• [Written request]: Write down the passage from the As Good as Dead album article word for word, starting with "As Good as Dead is the" and going on through "album to date.".

Studio album by Local H
- Released: April 16, 1996
- Recorded: 1996
- Genres: Grunge; hard rock; punk rock;
- Length: 49:14
- Label: Island
- Producers: Local H; Steven Haigler;

Local H chronology
| Ham Fisted (1995) | As Good as Dead (1996) | Pack Up the Cats (1998) |

Singles from As Good as Dead
- "High-Fiving MF" Released: March 25, 1996; "Bound for the Floor" Released: July 15, 1996; "Fritz's Corner" Released: March 1997; "Eddie Vedder" Released: July 1997;

= As Good as Dead (album) =

As Good as Dead is the second studio album by American rock band Local H. Following lackluster sales of their debut, Ham Fisted, and under pressure from their label Island Records, the band quickly returned to the studio to record their follow-up. Released on April 16, 1996, As Good as Dead is a concept album about dead-end, small-town life based on the band's origins in Zion, Illinois. The album was positively received by critics and became an unexpected success behind its second single, "Bound for the Floor", and it ultimately sold over 320,000 copies. As Good as Dead produced three other singles: "High-Fiving MF", "Eddie Vedder", and "Fritz's Corner". It remains Local H's best-selling album to date.

• [Supplied records]:
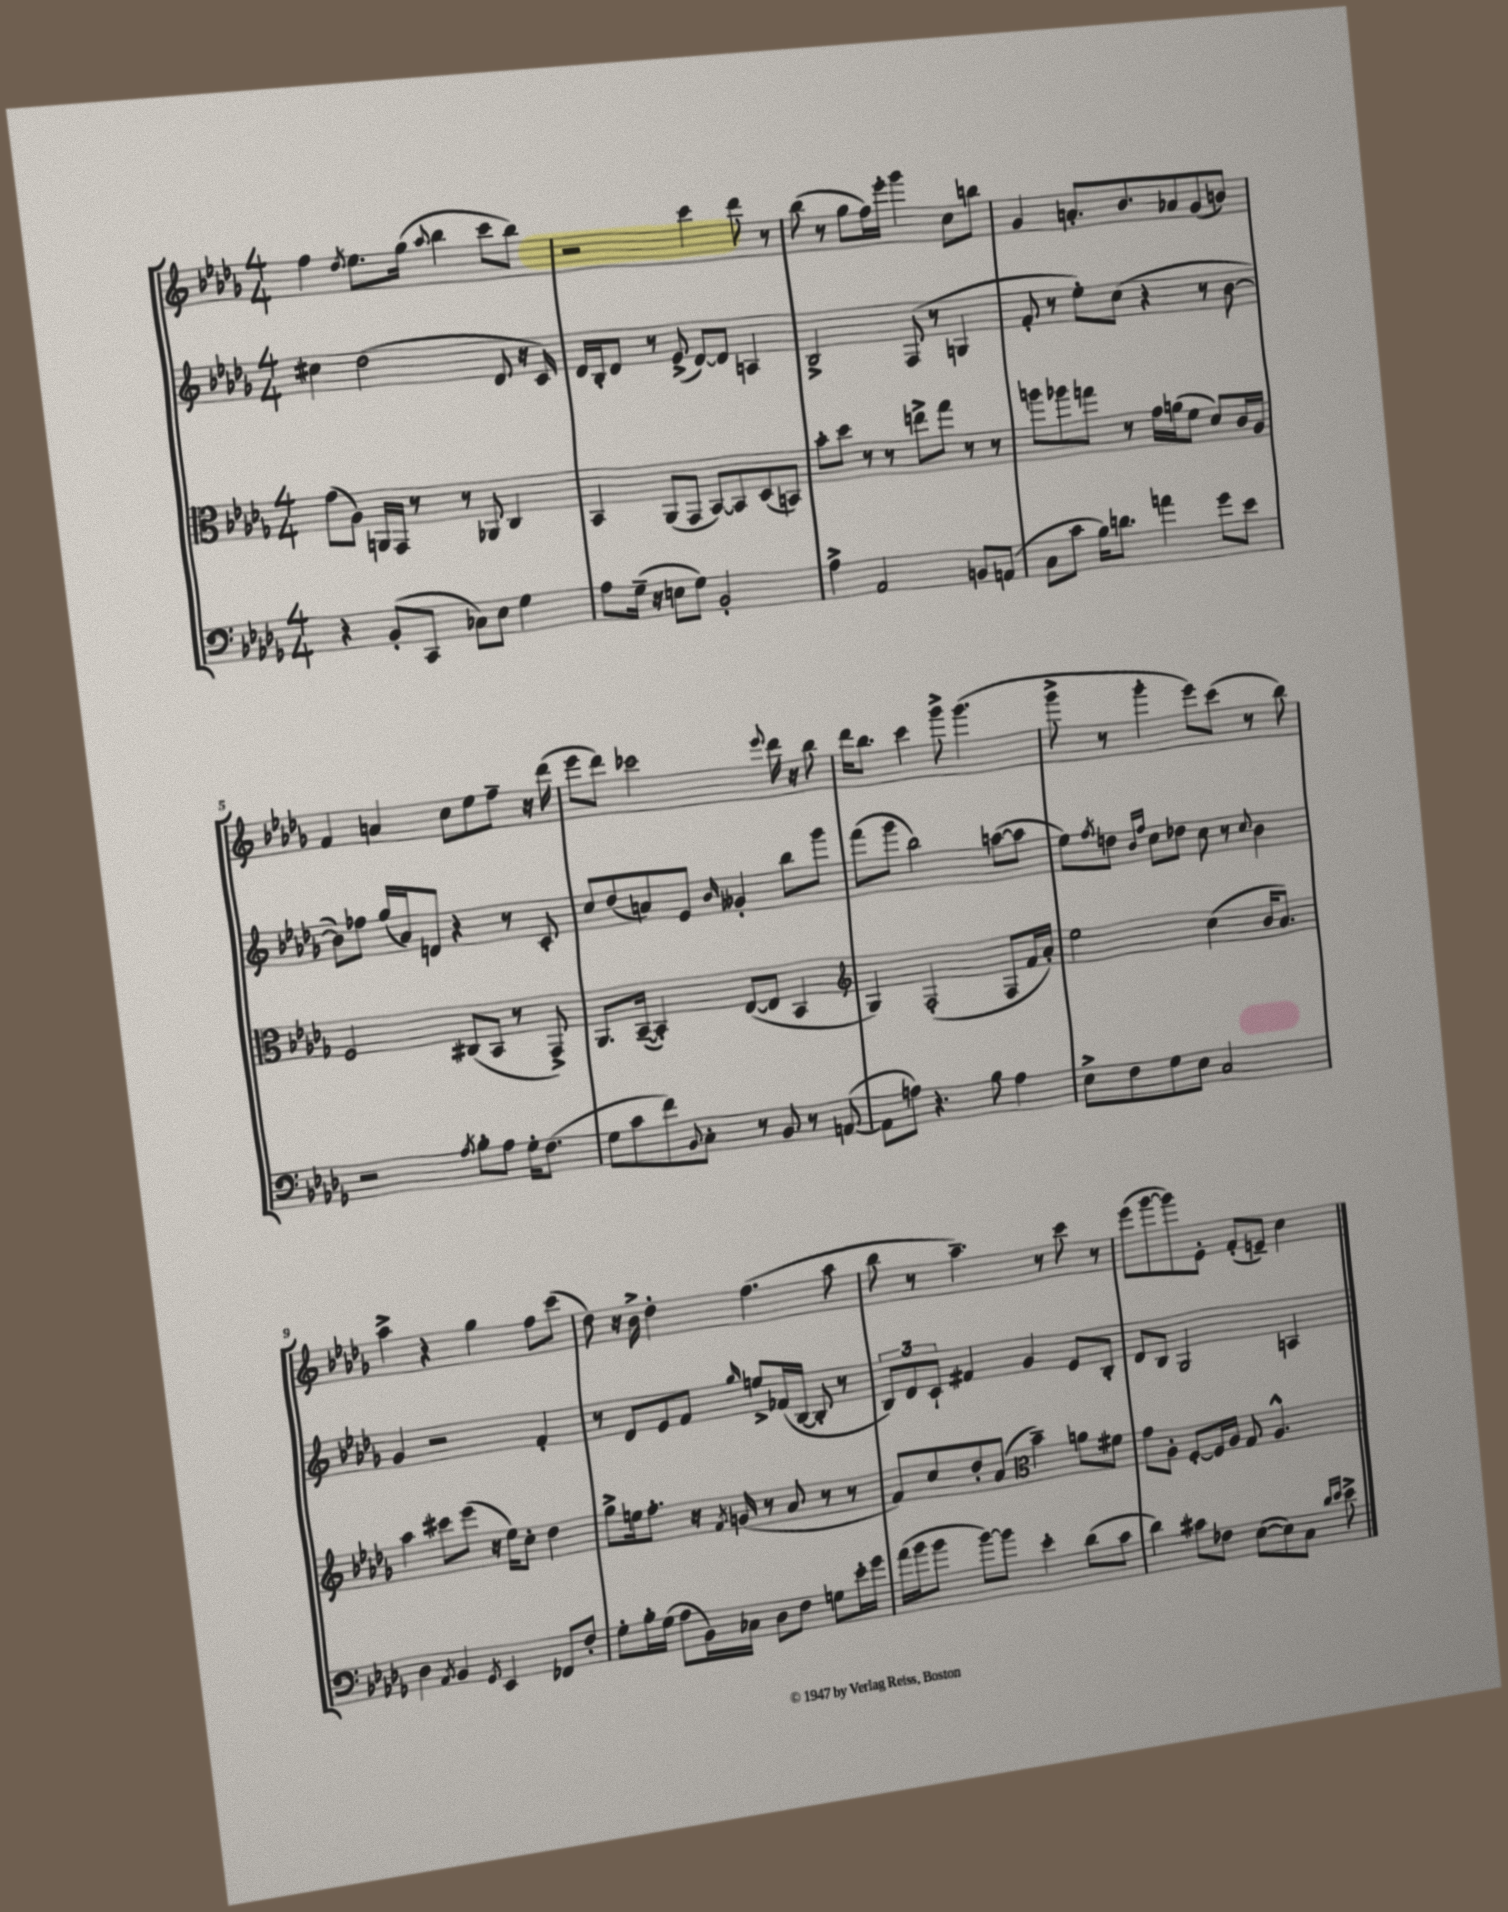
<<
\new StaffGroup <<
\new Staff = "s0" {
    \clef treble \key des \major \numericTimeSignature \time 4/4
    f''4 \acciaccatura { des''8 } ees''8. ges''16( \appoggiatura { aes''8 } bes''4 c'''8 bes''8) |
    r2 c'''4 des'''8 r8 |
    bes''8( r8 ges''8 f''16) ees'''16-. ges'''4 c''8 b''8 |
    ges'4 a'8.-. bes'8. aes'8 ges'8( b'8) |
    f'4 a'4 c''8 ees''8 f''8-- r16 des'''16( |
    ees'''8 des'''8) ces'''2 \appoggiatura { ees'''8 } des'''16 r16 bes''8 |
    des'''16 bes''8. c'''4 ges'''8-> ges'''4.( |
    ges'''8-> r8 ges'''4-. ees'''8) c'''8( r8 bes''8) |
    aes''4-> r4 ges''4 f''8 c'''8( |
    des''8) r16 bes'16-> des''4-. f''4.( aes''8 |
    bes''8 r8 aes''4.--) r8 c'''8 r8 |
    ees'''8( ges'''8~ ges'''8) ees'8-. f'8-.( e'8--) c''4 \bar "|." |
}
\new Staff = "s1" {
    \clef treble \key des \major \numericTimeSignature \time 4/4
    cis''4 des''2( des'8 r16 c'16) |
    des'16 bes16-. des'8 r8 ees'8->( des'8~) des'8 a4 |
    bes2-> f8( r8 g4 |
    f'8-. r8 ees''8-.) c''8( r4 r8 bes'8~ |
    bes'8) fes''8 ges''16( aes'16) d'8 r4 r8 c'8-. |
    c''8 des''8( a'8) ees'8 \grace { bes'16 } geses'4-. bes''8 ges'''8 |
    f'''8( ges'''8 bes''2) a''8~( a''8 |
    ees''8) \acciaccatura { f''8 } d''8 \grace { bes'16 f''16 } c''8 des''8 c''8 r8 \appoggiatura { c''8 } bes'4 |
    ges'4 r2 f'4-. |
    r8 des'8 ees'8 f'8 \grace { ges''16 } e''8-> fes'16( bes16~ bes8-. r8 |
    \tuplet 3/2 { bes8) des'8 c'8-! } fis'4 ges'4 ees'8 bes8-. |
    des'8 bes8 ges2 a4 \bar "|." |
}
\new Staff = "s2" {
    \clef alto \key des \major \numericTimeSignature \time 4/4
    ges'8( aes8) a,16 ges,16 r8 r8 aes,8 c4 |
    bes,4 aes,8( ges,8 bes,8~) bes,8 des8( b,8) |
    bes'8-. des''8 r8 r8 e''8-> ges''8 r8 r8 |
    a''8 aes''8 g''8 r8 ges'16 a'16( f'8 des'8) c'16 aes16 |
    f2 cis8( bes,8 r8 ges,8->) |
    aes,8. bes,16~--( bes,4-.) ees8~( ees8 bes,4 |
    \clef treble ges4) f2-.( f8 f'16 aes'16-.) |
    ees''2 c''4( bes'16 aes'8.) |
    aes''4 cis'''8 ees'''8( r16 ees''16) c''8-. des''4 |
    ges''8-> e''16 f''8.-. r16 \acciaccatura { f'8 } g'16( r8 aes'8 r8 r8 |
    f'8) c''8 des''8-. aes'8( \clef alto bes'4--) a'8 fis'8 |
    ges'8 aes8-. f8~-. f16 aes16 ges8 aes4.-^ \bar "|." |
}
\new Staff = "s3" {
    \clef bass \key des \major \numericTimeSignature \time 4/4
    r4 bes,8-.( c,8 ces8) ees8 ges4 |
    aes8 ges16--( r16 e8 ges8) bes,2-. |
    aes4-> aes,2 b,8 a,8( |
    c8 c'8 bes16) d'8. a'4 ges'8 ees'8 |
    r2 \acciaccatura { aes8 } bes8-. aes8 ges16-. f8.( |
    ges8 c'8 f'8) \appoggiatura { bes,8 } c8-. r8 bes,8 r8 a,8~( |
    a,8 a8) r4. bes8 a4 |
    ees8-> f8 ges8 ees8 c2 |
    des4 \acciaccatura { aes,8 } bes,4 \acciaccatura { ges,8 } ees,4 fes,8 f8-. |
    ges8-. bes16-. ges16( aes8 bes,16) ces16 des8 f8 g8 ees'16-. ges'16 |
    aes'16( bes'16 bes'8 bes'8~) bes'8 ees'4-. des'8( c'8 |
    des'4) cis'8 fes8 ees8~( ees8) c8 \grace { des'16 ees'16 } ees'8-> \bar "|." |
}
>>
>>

...

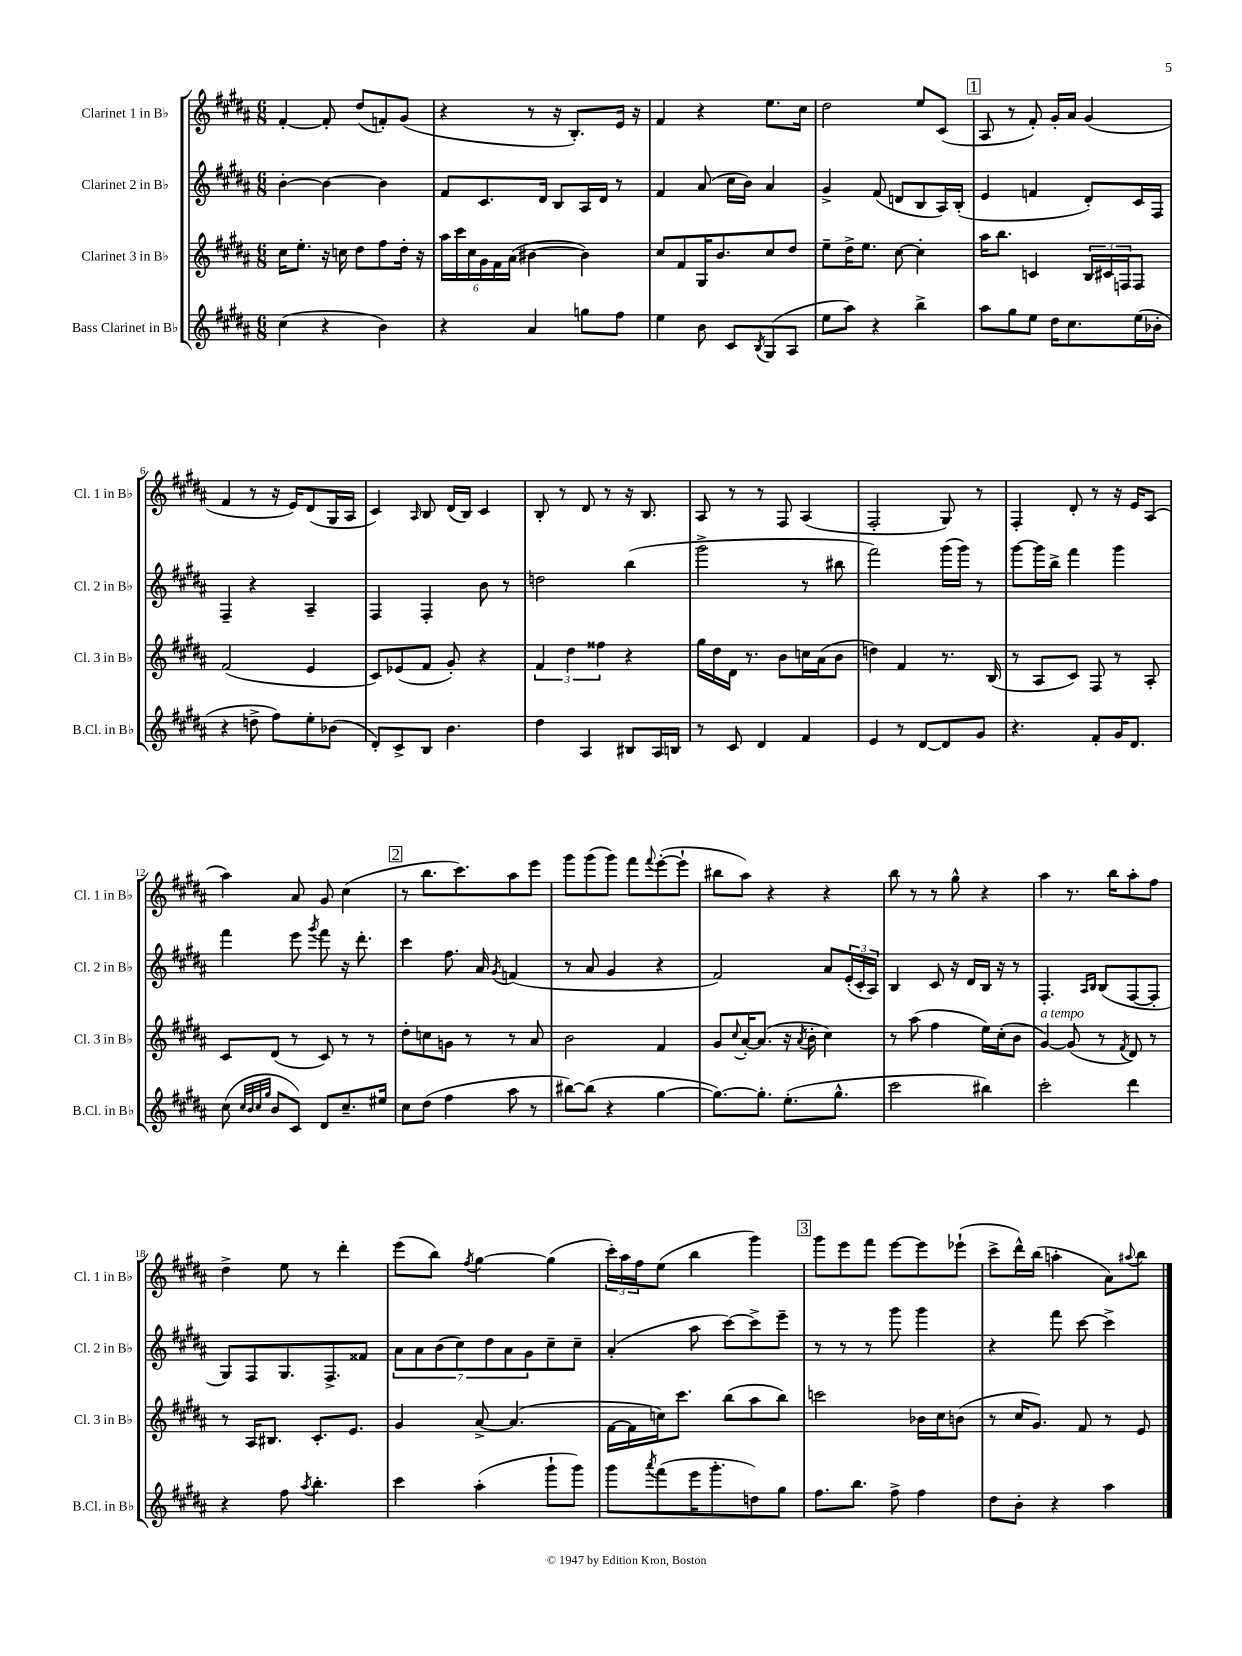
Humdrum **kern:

• [Exercise response]:
As Good as Dead is the second studio album by American rock band Local H. Following lackluster sales of their debut, Ham Fisted, and under pressure from their label Island Records, the band quickly returned to the studio to record their follow-up. Released on April 16, 1996, As Good as Dead is a concept album about dead-end, small-town life based on the band's origins in Zion, Illinois. The album was positively received by critics and became an unexpected success behind its second single, "Bound for the Floor", and it ultimately sold over 320,000 copies. As Good as Dead produced three other singles: "High-Fiving MF", "Eddie Vedder", and "Fritz's Corner". It remains Local H's best-selling album to date.